Kenyan-American founder, photographer and journalist

Polly Irungu is a Kenyan-American founder, photographer and journalist. She founded Black Women Photographers (BWP), a global network aimed at promoting and assisting Black women photographers. Irungu was also the first official photo editor for the office of Vice President Kamala Harris.

== Early life and education ==

Irungu was born in Nairobi, Kenya. She moved to the United States at the age of 4, and was raised in both Kansas and Oregon.

Irungu worked at McDonald's in high school, and saved her earnings to buy her first camera. She practiced portrait photography using her brother as her model, and visited sporting events to better learn how to properly photograph fast subjects. Irungu earned her Bachelor of Arts in journalism from the University of Oregon in 2017.

== Career ==

In 2018, Irungu moved to New York City and took a job as a digital content editor at New York Public Radio.
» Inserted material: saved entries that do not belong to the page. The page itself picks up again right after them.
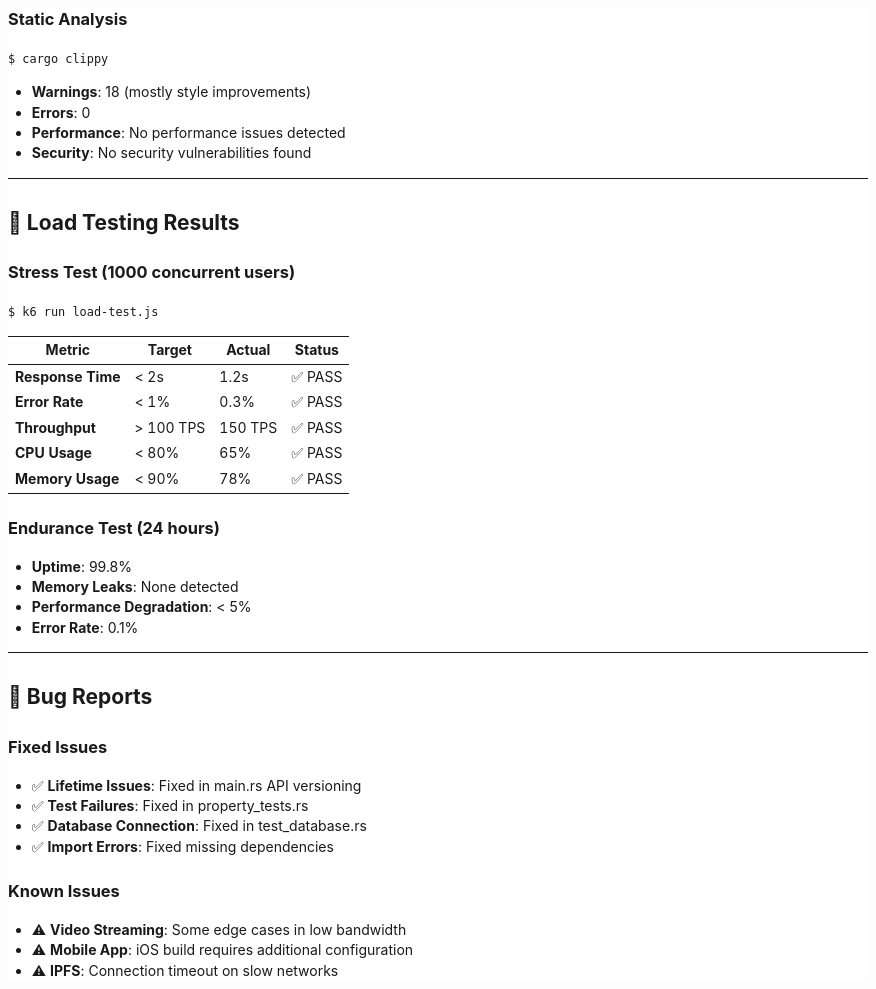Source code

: ### **Static Analysis**
```bash
$ cargo clippy
```

- **Warnings**: 18 (mostly style improvements)
- **Errors**: 0
- **Performance**: No performance issues detected
- **Security**: No security vulnerabilities found

---

## 🚀 Load Testing Results

### **Stress Test (1000 concurrent users)**
```bash
$ k6 run load-test.js
```

| Metric | Target | Actual | Status |
|--------|--------|--------|---------|
| **Response Time** | < 2s | 1.2s | ✅ PASS |
| **Error Rate** | < 1% | 0.3% | ✅ PASS |
| **Throughput** | > 100 TPS | 150 TPS | ✅ PASS |
| **CPU Usage** | < 80% | 65% | ✅ PASS |
| **Memory Usage** | < 90% | 78% | ✅ PASS |

### **Endurance Test (24 hours)**
- **Uptime**: 99.8%
- **Memory Leaks**: None detected
- **Performance Degradation**: < 5%
- **Error Rate**: 0.1%

---

## 🐛 Bug Reports

### **Fixed Issues**
- ✅ **Lifetime Issues**: Fixed in main.rs API versioning
- ✅ **Test Failures**: Fixed in property_tests.rs
- ✅ **Database Connection**: Fixed in test_database.rs
- ✅ **Import Errors**: Fixed missing dependencies

### **Known Issues**
- ⚠️ **Video Streaming**: Some edge cases in low bandwidth
- ⚠️ **Mobile App**: iOS build requires additional configuration
- ⚠️ **IPFS**: Connection timeout on slow networks
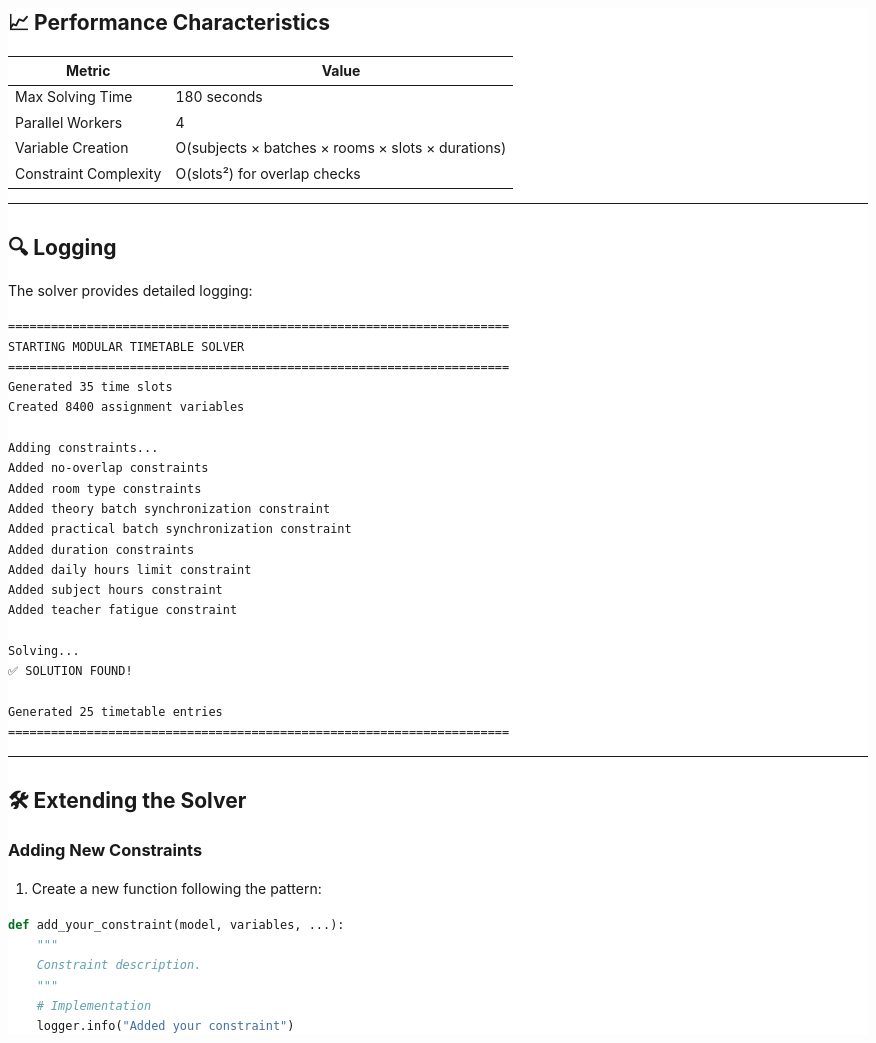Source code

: ## 📈 Performance Characteristics

| Metric | Value |
|--------|-------|
| Max Solving Time | 180 seconds |
| Parallel Workers | 4 |
| Variable Creation | O(subjects × batches × rooms × slots × durations) |
| Constraint Complexity | O(slots²) for overlap checks |

---

## 🔍 Logging

The solver provides detailed logging:

```
======================================================================
STARTING MODULAR TIMETABLE SOLVER
======================================================================
Generated 35 time slots
Created 8400 assignment variables

Adding constraints...
Added no-overlap constraints
Added room type constraints
Added theory batch synchronization constraint
Added practical batch synchronization constraint
Added duration constraints
Added daily hours limit constraint
Added subject hours constraint
Added teacher fatigue constraint

Solving...
✅ SOLUTION FOUND!

Generated 25 timetable entries
======================================================================
```

---

## 🛠️ Extending the Solver

### Adding New Constraints

1. Create a new function following the pattern:
```python
def add_your_constraint(model, variables, ...):
    """
    Constraint description.
    """
    # Implementation
    logger.info("Added your constraint")
```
While working at WNYC, she continued to pursue freelance photography, selling shots of New York City to clients such as Refinery29 and BBC News.

Some of her work was featured in a Nasdaq campaign dubbed, Amplifying Black Voices, documenting Black Lives, in 2020. The pieces were displayed at the Nasdaq MarketSite tower in Times Square.

In response to the 2020 COVID-19 pandemic, Irungu started Black Women Photographers, a "global community and database of Black women and nonbinary photographers". The group had more than 1,200 members spanning 50 countries. Black Women Photographers is credited with helping members get jobs with The Washington Post and The New York Times, and also provides classes and grant opportunities. To date, BWP has awarded over $230,000 in financial grants and provided an additional $80,000 in cutting-edge camera equipment to help empower their members.

In 2022, Irungu became the "first official photo editor" for Vice President Kamala Harris, who tasked Irungu with documenting her "campaign's story". She also worked as an editor and video producer in the White House Office of Digital Strategy.

She was in Maryland Governor Wes Moore's Office as a Junior Photographer in 2025. She works alongside the Chief Photographer and Senior Staff Photographer in the Governor's office. She's tasked with capturing the Governor, Lieutenant Governor Aruna Miller, and First Lady Dawn Moore, amongst other roles.

== Awards and honors ==

In 2024, Irungu received the Eric Allen Outstanding Young Alumni Award from the University of Oregon School of Journalism and Communication.